(EXERCISE DATA begins)

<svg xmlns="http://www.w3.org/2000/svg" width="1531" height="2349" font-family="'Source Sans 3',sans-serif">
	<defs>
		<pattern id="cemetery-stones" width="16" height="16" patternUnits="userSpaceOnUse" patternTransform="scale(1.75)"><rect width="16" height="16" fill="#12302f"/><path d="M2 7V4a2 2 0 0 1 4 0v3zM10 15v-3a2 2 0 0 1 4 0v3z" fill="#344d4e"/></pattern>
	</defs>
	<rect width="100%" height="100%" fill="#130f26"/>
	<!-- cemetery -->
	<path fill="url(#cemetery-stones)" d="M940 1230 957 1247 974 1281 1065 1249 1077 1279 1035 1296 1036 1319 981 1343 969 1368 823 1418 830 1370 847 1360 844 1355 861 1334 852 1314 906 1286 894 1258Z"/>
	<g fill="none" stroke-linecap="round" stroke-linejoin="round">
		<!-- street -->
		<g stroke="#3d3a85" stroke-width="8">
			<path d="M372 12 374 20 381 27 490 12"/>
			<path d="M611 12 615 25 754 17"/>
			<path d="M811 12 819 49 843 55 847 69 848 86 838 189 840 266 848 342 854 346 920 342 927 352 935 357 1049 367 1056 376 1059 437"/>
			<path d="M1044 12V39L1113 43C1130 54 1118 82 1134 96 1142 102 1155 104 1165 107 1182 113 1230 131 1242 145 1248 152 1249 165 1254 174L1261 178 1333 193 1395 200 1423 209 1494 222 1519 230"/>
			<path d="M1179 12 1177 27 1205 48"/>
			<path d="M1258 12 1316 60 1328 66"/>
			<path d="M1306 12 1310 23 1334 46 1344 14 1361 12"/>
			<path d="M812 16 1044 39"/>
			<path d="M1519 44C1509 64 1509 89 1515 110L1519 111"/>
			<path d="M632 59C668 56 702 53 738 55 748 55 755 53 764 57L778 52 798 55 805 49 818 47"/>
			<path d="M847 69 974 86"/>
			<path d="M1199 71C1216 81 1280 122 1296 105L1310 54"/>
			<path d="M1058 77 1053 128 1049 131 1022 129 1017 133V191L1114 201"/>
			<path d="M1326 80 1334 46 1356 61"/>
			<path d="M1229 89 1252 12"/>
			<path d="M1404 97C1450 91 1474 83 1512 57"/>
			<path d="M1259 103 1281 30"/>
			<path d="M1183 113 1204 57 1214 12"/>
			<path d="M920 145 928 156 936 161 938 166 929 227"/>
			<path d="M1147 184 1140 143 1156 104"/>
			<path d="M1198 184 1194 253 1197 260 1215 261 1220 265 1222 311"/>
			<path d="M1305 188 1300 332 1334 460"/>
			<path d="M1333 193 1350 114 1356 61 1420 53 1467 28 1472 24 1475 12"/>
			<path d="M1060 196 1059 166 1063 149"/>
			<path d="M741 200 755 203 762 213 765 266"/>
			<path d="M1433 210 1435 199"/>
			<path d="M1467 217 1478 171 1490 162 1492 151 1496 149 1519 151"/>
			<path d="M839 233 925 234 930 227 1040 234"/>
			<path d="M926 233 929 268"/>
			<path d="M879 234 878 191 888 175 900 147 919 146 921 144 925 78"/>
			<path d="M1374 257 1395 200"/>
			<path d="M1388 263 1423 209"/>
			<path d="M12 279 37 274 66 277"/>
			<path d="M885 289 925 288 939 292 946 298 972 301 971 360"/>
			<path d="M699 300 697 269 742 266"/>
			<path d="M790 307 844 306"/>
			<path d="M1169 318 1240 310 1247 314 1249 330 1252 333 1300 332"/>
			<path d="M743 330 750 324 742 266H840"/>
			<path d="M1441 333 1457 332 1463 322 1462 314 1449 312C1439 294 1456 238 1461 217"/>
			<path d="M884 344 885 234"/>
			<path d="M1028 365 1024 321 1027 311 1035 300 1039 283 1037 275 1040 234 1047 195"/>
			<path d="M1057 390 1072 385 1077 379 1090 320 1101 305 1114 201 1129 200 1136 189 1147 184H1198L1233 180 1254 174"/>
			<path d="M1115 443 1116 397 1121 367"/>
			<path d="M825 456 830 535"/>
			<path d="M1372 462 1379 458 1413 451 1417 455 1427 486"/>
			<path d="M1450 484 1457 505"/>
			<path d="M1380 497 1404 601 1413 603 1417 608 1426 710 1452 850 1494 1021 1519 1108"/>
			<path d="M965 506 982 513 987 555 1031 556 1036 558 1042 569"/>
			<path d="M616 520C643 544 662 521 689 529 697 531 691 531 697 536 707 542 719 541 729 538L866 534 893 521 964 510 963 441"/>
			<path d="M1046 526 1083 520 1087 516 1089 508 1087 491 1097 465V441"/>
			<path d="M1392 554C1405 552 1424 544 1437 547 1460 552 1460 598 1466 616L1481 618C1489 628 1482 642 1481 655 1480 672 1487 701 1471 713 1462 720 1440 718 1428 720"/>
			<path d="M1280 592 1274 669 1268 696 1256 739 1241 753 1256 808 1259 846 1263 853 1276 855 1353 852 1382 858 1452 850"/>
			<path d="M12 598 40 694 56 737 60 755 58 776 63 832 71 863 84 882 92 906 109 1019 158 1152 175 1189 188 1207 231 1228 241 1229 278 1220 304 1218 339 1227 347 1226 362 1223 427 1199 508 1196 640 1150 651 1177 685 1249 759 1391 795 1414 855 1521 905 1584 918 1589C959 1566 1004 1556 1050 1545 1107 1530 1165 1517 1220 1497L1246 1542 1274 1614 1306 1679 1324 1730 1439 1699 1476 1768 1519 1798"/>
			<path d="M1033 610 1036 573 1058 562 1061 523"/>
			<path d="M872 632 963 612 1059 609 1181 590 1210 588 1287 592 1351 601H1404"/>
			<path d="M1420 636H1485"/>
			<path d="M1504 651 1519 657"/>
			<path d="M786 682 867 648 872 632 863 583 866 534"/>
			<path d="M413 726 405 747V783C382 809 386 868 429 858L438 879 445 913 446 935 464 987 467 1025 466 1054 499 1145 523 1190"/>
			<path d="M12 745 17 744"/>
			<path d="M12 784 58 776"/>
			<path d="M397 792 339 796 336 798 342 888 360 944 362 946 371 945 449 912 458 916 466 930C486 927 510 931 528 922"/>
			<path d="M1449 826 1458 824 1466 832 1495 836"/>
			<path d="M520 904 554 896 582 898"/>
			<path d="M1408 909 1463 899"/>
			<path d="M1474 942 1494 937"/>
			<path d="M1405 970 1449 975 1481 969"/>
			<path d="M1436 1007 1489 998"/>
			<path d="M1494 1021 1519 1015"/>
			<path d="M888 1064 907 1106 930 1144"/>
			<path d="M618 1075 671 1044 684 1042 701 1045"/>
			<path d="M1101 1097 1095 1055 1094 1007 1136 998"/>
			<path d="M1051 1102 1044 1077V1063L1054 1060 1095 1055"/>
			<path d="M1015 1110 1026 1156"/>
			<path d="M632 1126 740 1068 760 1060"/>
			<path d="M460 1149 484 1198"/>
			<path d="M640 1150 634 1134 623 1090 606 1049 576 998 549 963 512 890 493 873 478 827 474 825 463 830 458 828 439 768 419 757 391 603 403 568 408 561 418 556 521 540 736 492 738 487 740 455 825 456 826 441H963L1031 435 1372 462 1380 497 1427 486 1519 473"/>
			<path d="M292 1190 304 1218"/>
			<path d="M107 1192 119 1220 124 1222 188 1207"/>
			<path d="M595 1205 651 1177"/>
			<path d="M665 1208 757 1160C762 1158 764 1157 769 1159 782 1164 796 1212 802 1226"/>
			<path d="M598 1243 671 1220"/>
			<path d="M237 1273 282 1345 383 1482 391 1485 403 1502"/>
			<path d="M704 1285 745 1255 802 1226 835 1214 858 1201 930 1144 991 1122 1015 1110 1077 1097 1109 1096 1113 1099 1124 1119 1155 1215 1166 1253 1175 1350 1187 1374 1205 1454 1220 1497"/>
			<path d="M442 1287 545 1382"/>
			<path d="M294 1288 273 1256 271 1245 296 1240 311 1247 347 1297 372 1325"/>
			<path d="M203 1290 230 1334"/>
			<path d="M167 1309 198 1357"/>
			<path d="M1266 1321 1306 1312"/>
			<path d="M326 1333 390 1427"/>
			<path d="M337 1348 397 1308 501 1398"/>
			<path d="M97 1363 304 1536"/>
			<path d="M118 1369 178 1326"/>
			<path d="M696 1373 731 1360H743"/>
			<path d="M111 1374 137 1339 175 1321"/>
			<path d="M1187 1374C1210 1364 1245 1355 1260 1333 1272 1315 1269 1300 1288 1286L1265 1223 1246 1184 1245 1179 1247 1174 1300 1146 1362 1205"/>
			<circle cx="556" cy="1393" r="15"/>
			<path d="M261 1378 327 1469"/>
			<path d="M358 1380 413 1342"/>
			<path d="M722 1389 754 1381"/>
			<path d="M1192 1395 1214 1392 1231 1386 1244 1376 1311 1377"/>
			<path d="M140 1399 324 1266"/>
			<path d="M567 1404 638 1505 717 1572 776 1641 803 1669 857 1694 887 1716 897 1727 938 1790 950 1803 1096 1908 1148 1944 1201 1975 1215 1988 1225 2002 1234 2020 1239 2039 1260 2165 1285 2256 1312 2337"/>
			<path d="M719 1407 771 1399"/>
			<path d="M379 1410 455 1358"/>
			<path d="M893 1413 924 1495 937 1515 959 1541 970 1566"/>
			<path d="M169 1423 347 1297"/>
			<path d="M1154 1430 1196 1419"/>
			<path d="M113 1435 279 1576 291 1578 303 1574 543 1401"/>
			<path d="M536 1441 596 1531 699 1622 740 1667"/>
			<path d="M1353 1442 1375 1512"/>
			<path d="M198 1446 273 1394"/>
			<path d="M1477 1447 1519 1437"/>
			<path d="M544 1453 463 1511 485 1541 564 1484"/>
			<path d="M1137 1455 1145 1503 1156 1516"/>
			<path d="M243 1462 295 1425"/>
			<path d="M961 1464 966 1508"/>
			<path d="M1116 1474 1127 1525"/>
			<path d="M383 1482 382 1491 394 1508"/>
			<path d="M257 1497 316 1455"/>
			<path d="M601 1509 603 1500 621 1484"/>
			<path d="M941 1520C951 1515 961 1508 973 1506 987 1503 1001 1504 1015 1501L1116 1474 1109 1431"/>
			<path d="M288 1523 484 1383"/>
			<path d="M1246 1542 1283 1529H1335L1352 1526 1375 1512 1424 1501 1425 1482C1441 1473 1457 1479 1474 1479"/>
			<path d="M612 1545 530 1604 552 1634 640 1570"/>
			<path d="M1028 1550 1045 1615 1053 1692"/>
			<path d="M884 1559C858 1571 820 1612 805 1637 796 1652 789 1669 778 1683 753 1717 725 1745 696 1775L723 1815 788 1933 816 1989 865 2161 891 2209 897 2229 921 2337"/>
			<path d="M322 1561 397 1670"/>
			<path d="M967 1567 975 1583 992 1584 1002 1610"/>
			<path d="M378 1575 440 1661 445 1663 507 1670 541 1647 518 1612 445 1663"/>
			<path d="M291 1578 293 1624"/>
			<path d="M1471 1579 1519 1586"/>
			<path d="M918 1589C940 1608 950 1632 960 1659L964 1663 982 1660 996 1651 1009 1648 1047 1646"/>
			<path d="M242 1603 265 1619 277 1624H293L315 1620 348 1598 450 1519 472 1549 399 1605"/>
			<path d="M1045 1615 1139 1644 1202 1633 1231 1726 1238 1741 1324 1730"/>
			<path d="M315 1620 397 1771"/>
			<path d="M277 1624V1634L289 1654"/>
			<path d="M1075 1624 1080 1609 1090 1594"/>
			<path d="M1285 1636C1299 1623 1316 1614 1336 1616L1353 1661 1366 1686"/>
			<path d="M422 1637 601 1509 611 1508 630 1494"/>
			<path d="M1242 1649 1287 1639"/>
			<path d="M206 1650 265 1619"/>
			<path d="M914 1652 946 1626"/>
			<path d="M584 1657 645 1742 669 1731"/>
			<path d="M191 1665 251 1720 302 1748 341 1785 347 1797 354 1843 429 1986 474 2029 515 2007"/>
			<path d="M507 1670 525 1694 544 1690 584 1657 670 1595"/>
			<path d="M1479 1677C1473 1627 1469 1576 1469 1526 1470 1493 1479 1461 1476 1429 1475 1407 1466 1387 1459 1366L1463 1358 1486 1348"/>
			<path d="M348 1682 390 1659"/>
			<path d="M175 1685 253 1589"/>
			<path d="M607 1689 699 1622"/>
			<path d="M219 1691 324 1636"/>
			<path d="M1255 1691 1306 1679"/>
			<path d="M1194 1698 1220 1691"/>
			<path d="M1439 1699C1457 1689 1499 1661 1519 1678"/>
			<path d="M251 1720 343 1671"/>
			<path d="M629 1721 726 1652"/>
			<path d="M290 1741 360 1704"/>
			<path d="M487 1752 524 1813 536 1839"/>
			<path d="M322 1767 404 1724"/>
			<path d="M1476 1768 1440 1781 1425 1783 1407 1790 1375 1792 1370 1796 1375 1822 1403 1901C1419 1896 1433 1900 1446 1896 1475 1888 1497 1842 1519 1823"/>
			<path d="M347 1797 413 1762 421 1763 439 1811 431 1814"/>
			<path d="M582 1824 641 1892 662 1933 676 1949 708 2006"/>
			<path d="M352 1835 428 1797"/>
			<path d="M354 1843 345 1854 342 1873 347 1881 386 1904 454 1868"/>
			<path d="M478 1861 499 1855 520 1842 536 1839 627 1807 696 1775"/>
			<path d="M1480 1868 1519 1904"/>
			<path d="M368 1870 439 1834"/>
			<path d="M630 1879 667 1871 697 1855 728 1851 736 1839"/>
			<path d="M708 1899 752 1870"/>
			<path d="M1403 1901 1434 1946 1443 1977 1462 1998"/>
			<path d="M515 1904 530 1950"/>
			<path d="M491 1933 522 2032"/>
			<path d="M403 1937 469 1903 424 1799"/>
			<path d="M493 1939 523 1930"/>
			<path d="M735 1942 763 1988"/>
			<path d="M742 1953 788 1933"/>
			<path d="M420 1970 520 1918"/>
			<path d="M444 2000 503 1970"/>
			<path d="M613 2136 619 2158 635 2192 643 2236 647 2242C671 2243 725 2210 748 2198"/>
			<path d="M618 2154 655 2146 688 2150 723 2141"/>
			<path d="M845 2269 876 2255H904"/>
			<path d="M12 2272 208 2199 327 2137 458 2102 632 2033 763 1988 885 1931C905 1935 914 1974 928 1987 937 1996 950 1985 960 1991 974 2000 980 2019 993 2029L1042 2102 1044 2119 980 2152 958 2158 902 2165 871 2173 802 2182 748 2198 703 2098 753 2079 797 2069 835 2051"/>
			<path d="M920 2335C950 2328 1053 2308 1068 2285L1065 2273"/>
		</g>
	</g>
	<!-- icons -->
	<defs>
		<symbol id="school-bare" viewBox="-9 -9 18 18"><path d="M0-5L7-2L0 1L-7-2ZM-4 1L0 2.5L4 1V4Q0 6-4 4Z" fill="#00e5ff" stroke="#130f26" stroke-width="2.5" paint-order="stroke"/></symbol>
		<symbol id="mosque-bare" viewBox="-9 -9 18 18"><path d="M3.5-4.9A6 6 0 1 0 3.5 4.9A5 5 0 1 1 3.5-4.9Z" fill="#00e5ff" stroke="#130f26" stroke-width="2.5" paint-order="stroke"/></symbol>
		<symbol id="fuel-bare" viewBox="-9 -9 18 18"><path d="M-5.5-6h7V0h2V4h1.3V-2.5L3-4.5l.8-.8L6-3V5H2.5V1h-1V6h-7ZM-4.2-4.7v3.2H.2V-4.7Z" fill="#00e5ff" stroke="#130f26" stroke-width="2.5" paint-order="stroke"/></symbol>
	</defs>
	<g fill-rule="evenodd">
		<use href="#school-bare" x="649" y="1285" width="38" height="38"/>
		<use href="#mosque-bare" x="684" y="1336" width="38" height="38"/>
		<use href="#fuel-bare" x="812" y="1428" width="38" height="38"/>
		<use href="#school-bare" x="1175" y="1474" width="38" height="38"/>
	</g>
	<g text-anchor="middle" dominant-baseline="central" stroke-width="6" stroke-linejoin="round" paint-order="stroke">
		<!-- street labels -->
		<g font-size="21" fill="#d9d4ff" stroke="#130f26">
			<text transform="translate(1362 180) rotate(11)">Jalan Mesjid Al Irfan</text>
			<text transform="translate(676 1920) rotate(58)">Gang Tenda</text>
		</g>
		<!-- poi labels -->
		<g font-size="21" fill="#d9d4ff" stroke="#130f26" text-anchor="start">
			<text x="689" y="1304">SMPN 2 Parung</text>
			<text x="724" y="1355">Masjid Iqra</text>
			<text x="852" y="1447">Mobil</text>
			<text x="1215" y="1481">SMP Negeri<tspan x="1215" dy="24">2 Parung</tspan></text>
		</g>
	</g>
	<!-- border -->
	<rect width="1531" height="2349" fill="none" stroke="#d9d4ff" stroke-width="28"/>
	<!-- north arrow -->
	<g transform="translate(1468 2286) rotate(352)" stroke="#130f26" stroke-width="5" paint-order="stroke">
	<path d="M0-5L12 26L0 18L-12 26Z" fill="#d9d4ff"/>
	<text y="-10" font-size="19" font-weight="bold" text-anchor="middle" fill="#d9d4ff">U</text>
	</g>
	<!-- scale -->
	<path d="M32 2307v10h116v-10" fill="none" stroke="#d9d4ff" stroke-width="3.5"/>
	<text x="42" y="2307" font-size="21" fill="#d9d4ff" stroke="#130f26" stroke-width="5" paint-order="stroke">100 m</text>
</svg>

(EXERCISE DATA ends)

» **INSTRUCTIONS FOR THE TASK**
Extract from the data every line where "round" shows up.

» **RESPONSE FOR THIS EXERCISE**
	<g fill="none" stroke-linecap="round" stroke-linejoin="round">
	<g text-anchor="middle" dominant-baseline="central" stroke-width="6" stroke-linejoin="round" paint-order="stroke">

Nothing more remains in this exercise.